Assignment
Write out, word for word, only the lines from the one containing "benutzen, um die" through the final line of the data.

____ Information supplied

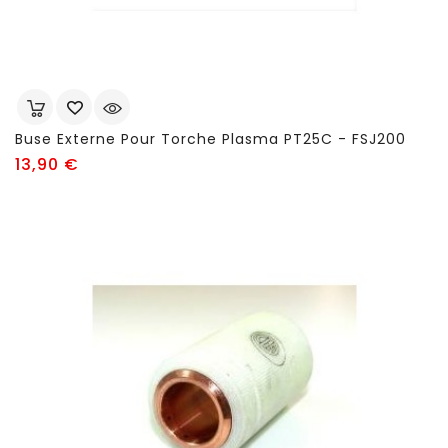
Buse Externe Pour Torche Plasma PT25C - FSJ200
Prix
13,90 €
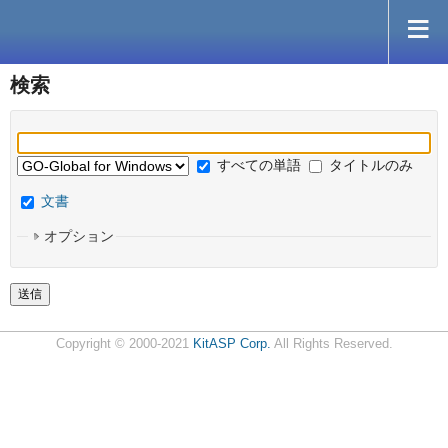
検索
すべての単語
タイトルのみ
文書
オプション
Copyright © 2000-2021
KitASP Corp.
All Rights Reserved.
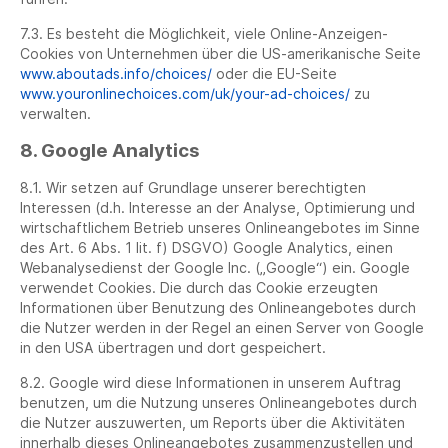
7.3. Es besteht die Möglichkeit, viele Online-Anzeigen-
Cookies von Unternehmen über die US-amerikanische Seite
www.aboutads.info/choices/
oder die EU-Seite
www.youronlinechoices.com/uk/your-ad-choices/
zu
verwalten.
8. Google Analytics
8.1. Wir setzen auf Grundlage unserer berechtigten
Interessen (d.h. Interesse an der Analyse, Optimierung und
wirtschaftlichem Betrieb unseres Onlineangebotes im Sinne
des Art. 6 Abs. 1 lit. f) DSGVO) Google Analytics, einen
Webanalysedienst der Google Inc. („Google“) ein. Google
verwendet Cookies. Die durch das Cookie erzeugten
Informationen über Benutzung des Onlineangebotes durch
die Nutzer werden in der Regel an einen Server von Google
in den USA übertragen und dort gespeichert.
8.2. Google wird diese Informationen in unserem Auftrag
benutzen, um die Nutzung unseres Onlineangebotes durch
die Nutzer auszuwerten, um Reports über die Aktivitäten
innerhalb dieses Onlineangebotes zusammenzustellen und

________

Response for this exercise
benutzen, um die Nutzung unseres Onlineangebotes durch
die Nutzer auszuwerten, um Reports über die Aktivitäten
innerhalb dieses Onlineangebotes zusammenzustellen und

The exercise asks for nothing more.